Normalde, glomerüle giren kan plazmasının %20’si süzülerek idrar boşluğuna geçer. Bașlangıçtaki süzüntünün bileşimi protein miktarı dışında kan plazmasına benzer.
Glomerülar kapiiler
getirici ve götürücü arteriyoller arasındaki 1cmlşk bölümdür. Arteriyollerdeki kas tabakası burada basıncın artmasına neden olur. Nöral ve hormonal Kasılma düzenlemesiyle de GFH ayarlanır.
Pencereli Kapilleri var. bazal membran var ancak porları kapatan diyafram yok
mezengiyal hücreler
malphigi cisimciği de (corpusculum renalis) bulunan damar ortası anlamında hücrelerdir. Podosit tarafından örttülmeyen kapiler yüzeyini örter. Kasılma ve diş lamina bileşenlerini üretme özellikleriyle perisitlere benzerler. Sadece daha koyu boyanır bunlar.
Mezengiyal hücreler ve salgıladığı matrix podosit içermeyen Kapiller arasını dolduran mezengiyumu oluşturur. Bu bazal membrana benzerdir. Bazı mezengiyal hücre uzantıları kapil lümenine uzanıp protein kümelerini parçalar.
Mezengiyum; Kapillere fiziksel destek sağlar
Kan basıncına göre kasılmayla filtrasyon hızını ayarlar.
Antikor-antijen komplekslerini ve glomerüler süzme bariyerine tutunan protein kümelerini fagosite eder.
Birçok sitokinin, prostoglandinin, glomerülün onarılmasında ve bağışıklık savunmasında önemli faktörler salgılar.

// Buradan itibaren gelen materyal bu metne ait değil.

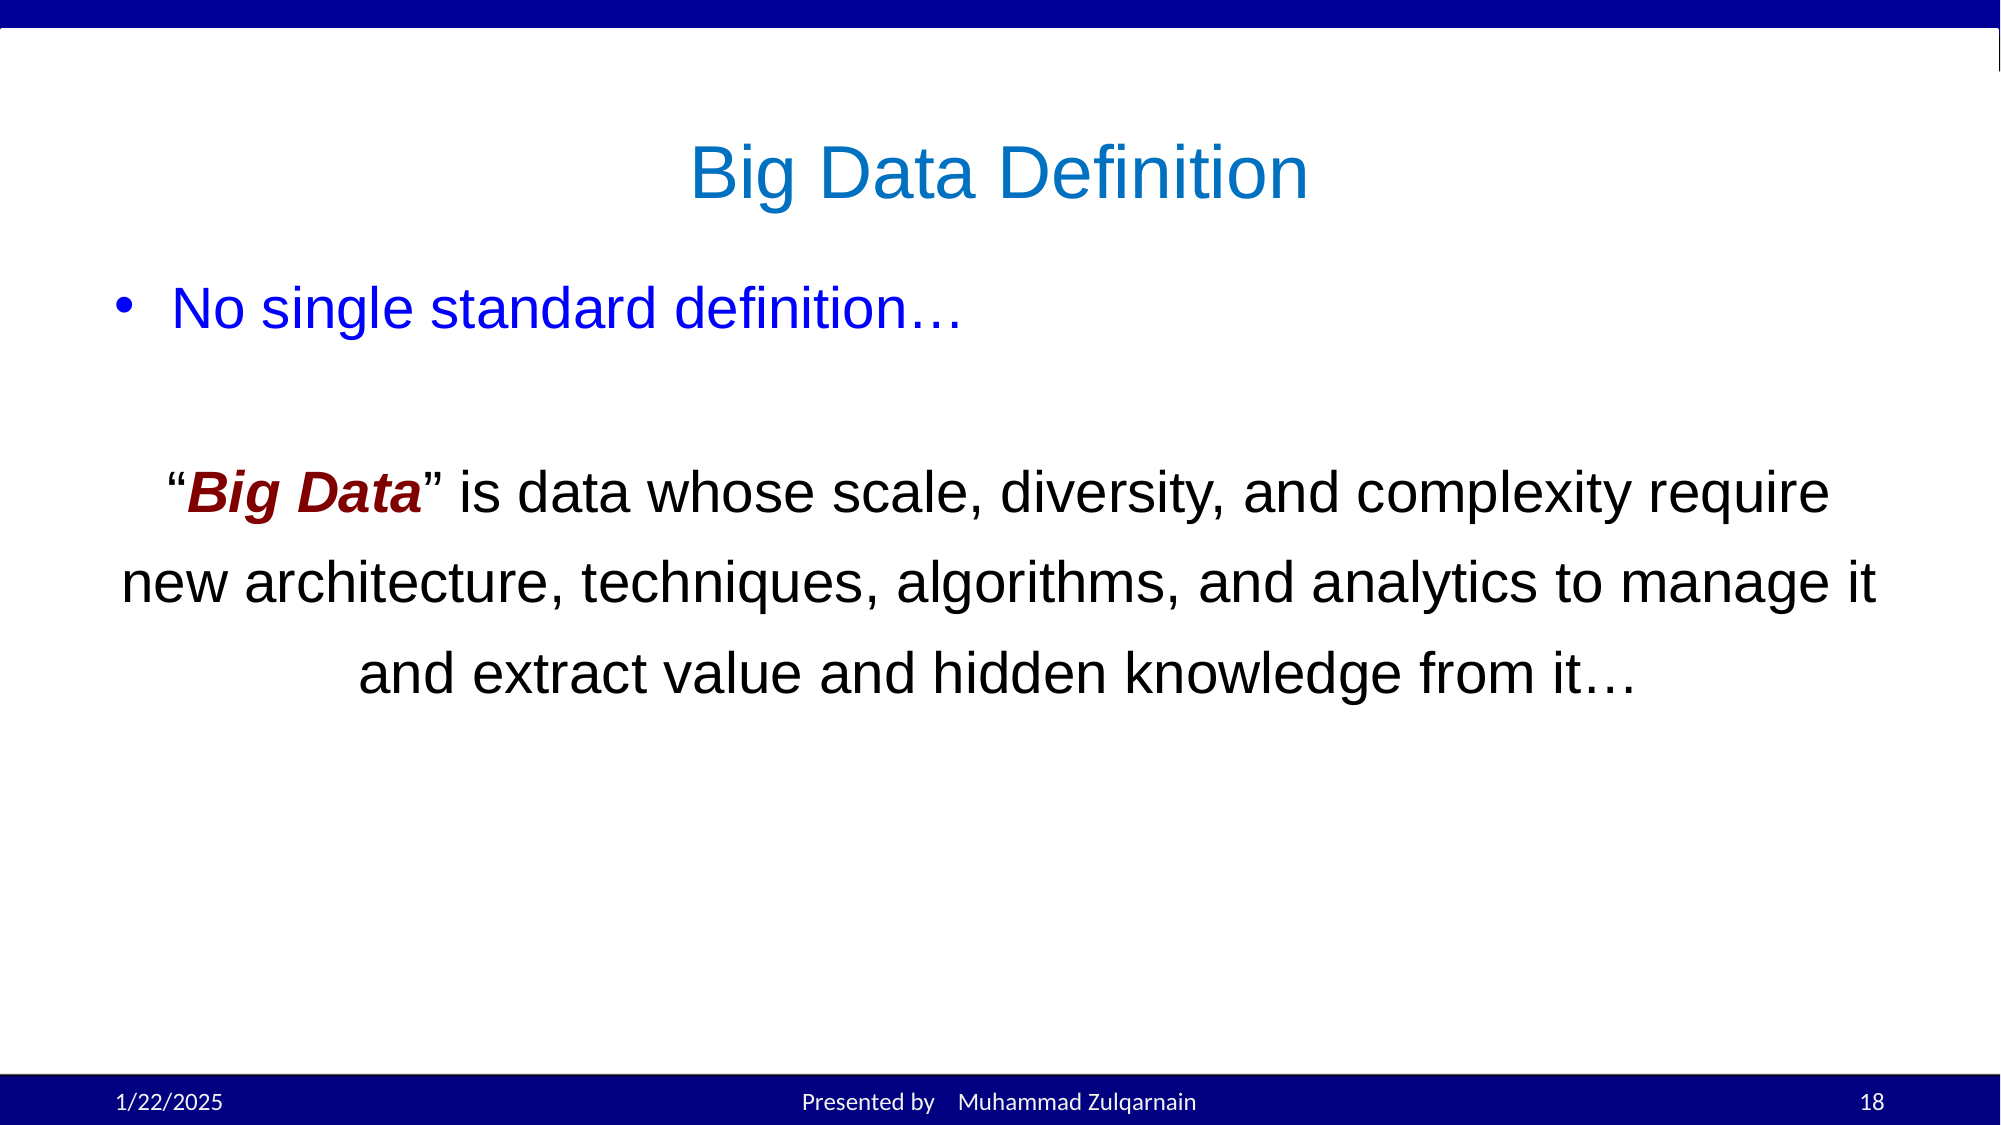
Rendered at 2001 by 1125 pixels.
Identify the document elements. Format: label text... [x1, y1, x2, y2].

list No single standard definition… “Big Data” is data whose scale, diversity, and complexity require new architecture, techniques, algorithms, and analytics to manage it and extract value and hidden knowledge from it… [99, 262, 1900, 1005]
footer Presented by Muhammad Zulqarnain [683, 1062, 1317, 1125]
picture [0, 0, 2001, 1125]
slide_number ‹#› [1433, 1062, 1900, 1125]
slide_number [99, 1062, 567, 1125]
title Big Data Definition [99, 99, 1900, 238]
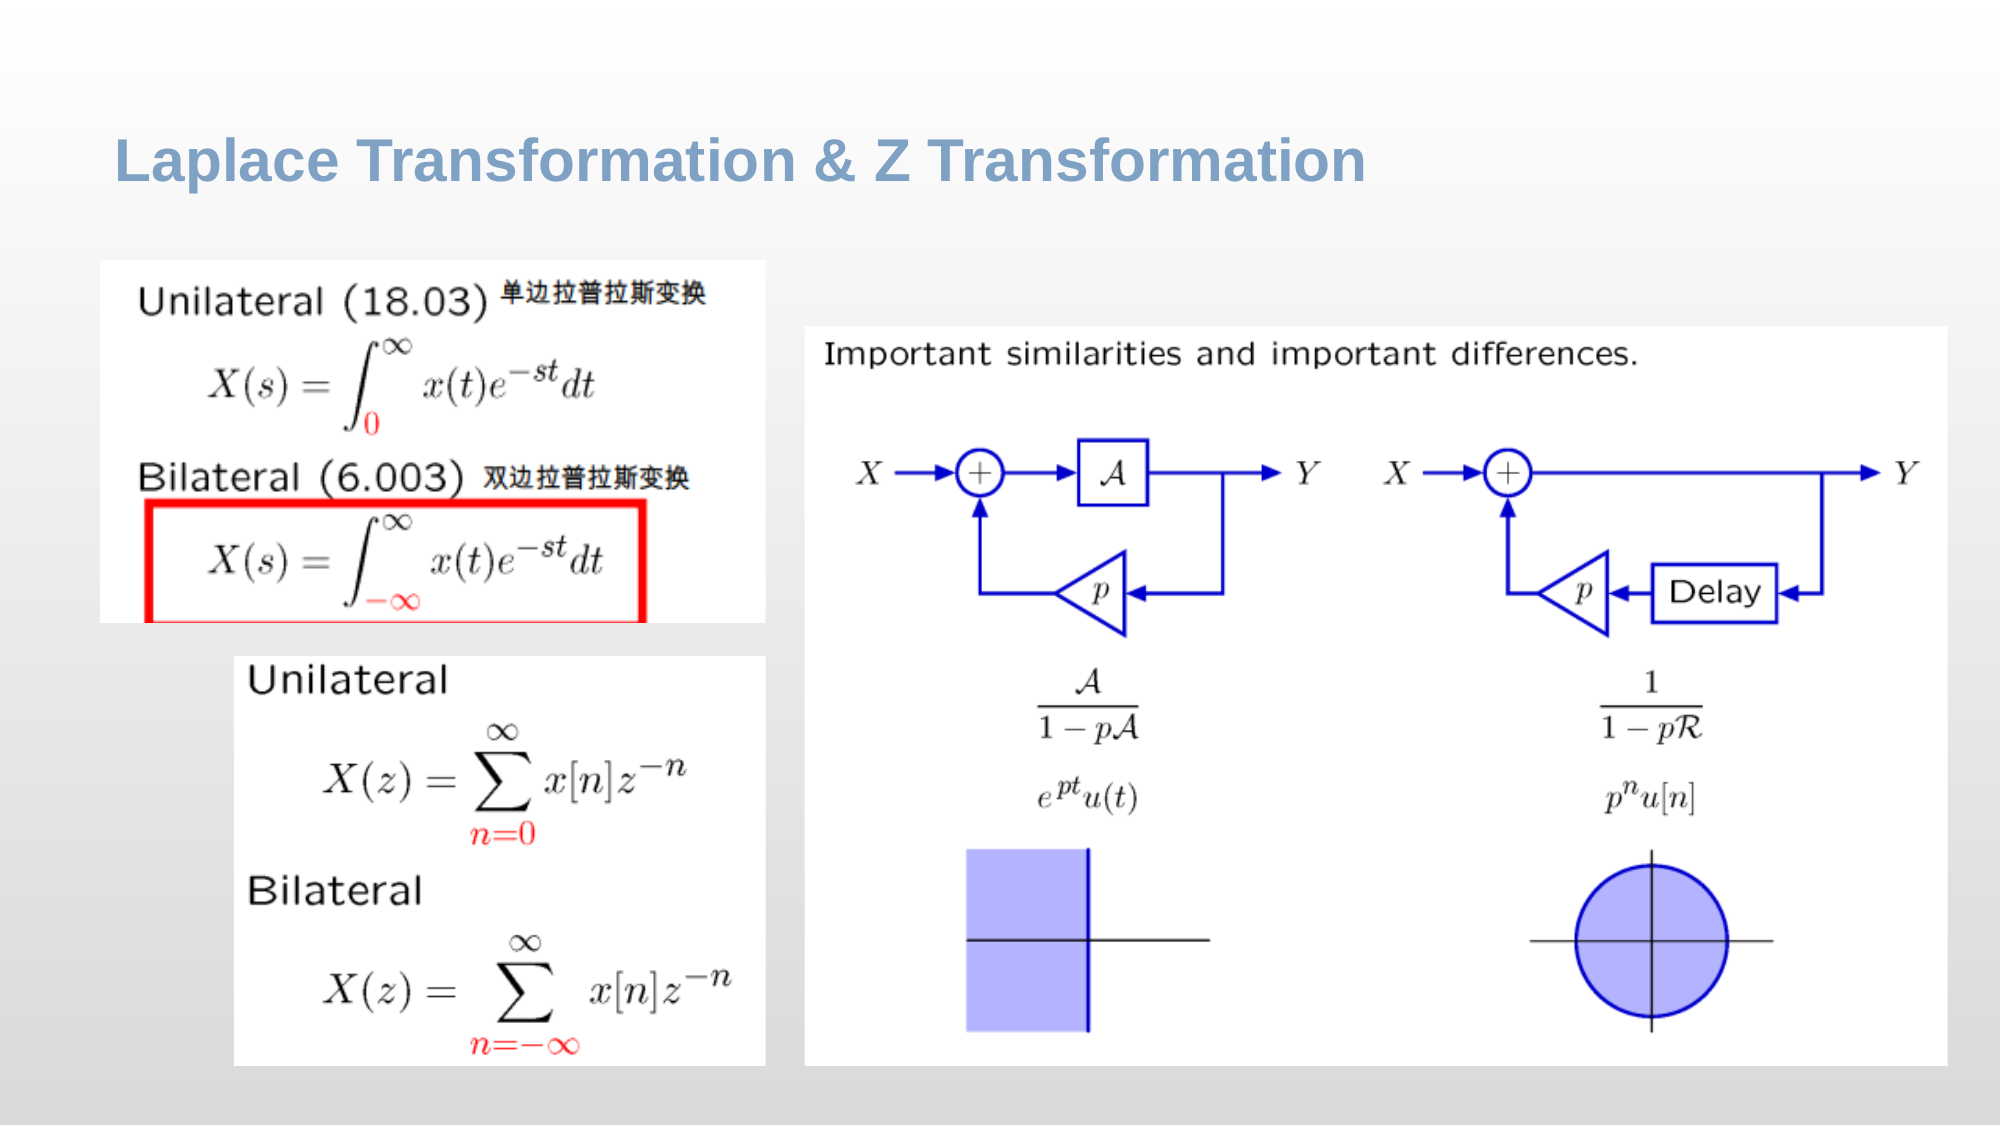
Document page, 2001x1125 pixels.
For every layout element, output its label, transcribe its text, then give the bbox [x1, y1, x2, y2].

picture [99, 260, 766, 623]
picture [233, 656, 766, 1066]
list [804, 326, 1948, 1066]
title Laplace Transformation & Z Transformation [99, 99, 1900, 216]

Proksimal kıvrıntılı tübüll
Korteksin büyük kısmını kaplar.
Kübik tek katlı epitelle döşelidr.
Filtrattaki organik besinlerin yarısından fazlası(aa,gli,vit.,) buradan emilir.
Su ve elektrolitlerin de çoğu buradan emilir.

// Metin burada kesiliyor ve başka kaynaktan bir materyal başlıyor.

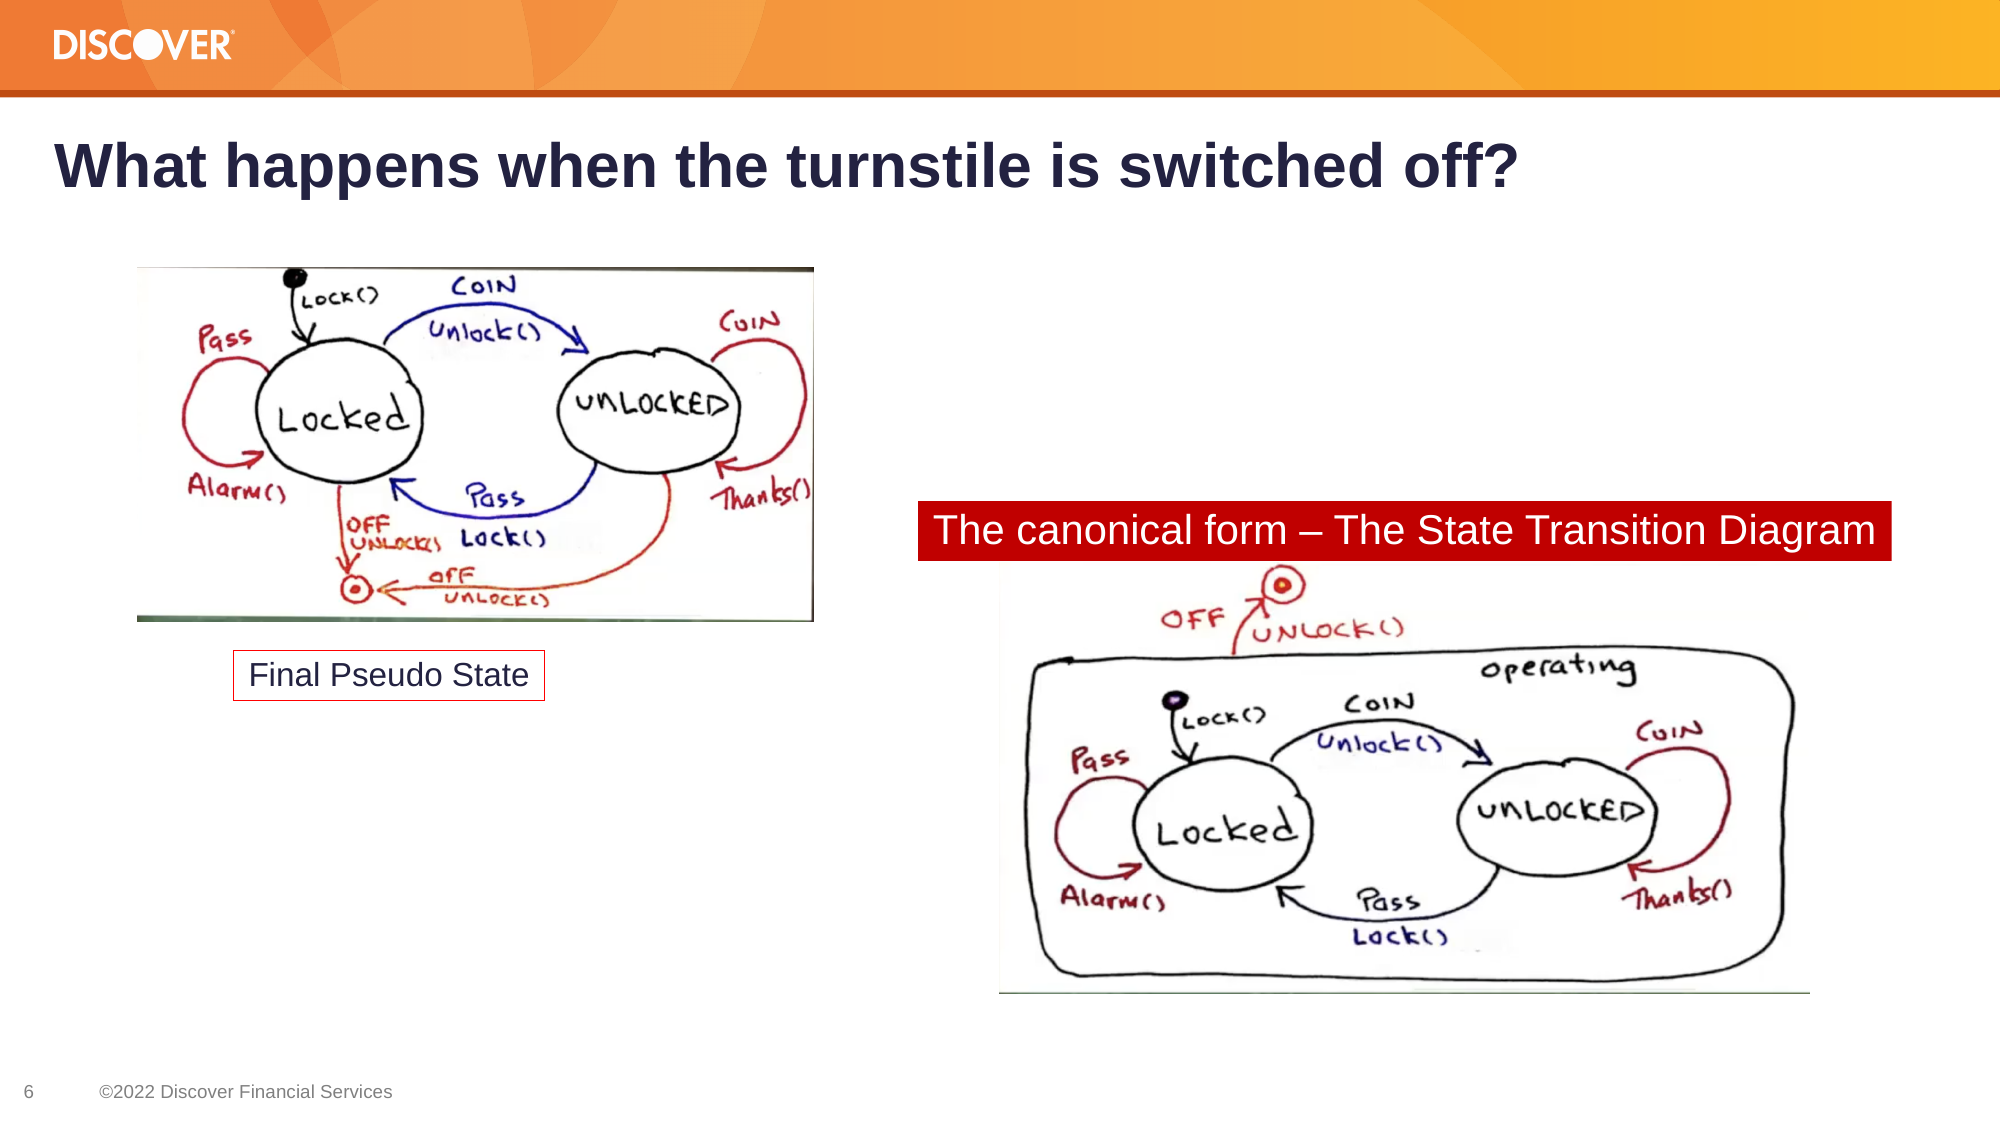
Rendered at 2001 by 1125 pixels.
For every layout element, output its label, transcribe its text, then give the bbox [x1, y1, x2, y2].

picture [0, 0, 1795, 90]
title What happens when the turnstile is switched off? [54, 97, 1945, 225]
picture [137, 267, 814, 622]
picture [999, 562, 1810, 994]
text_box The canonical form – The State Transition Diagram [918, 501, 1892, 561]
text_box Final Pseudo State [233, 650, 545, 701]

transellüler geri emilim hem aktif hem pasif taşıma içerir.
Su sıkı bağlantılar arasından(parasellüler taşıma) claudin sayesinde pasif olarak sızabilir.
Küçük proteinler endositozla alınabildiği gibi epitel yüzey peptidazları tarafından parçalanıp da alınabilir de.

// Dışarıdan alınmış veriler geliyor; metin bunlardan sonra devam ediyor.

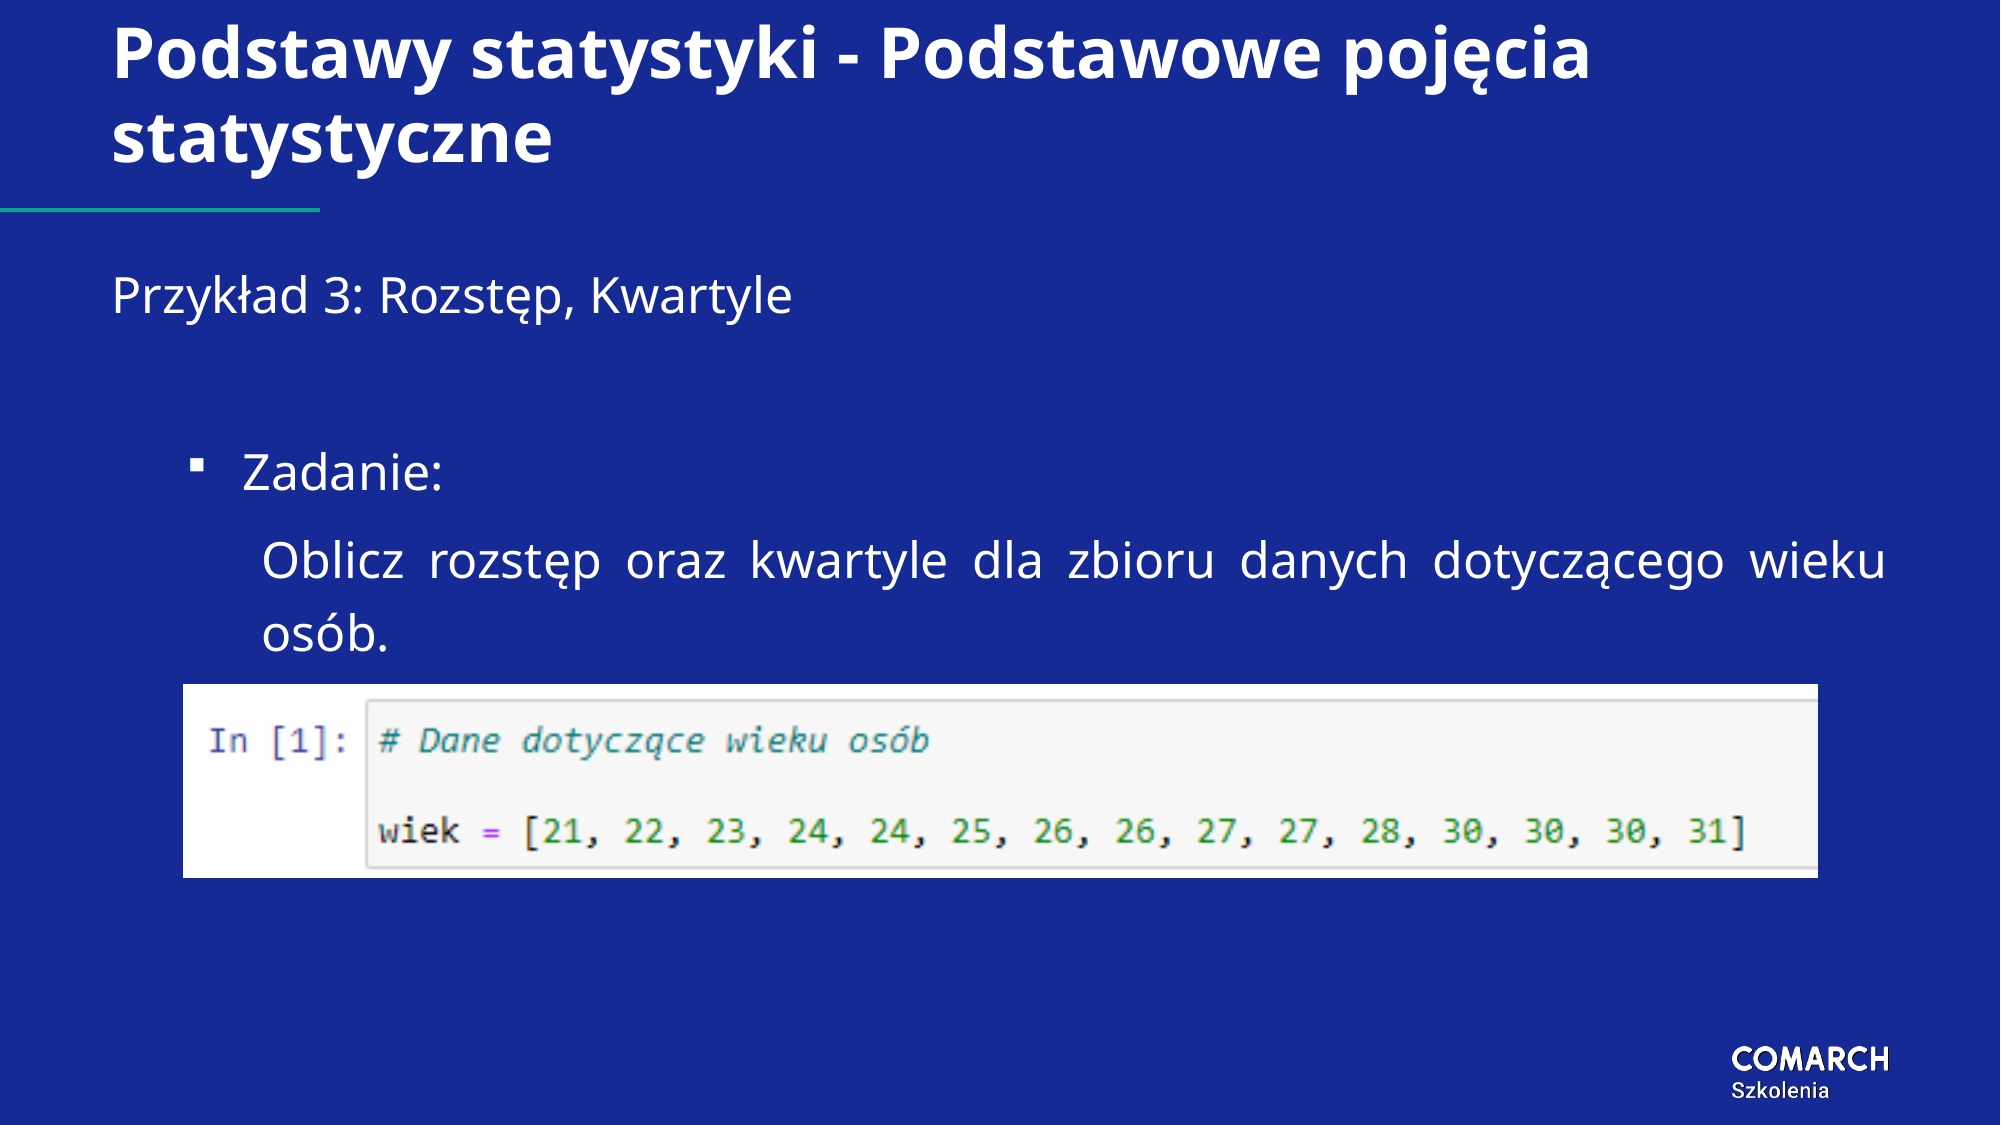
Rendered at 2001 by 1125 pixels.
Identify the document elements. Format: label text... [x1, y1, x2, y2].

title Podstawy statystyki - Podstawowe pojęcia statystyczne [111, 0, 1889, 185]
picture [1732, 1046, 1889, 1098]
picture [182, 684, 1818, 879]
list Przykład 3: Rozstęp, Kwartyle Zadanie: Oblicz rozstęp oraz kwartyle dla zbioru danych dotyczącego wieku osób. [111, 243, 1889, 1000]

organik anyon ve katyonlar Salgılama yoluyla fıltrat içine atılabilir. Aynı yolla ilaç, toksinler, kreatin,safra tuzu gibi birçok madde atılabilir.
Kübik epitel hücreleri bol Mitokondri içerdiğinden asidofilik boyanır. Uzun mikrovilluslara sahiptir.(emilim)
Bol kapillidir.
Bol vezikül ve oyuk barındırır yüzeyinde. Aldığı maddeleri lizozomlarında parçalar.
lateralde zonula okludensin yani sıra uzun ve çok parmaksı çıkıntılar vardır. Bazalde de birçok uzun zar katlanma ları yapar . Bazalde ve apikalde birçok taşıyıcı yapı vardır. Uzun mitokondriler genelde bazalde ki katlanmalarda yoğundur.
Aynı zamanda proximal tübül hücreleri D vitaminin hidroksilleyip Kapillere verir.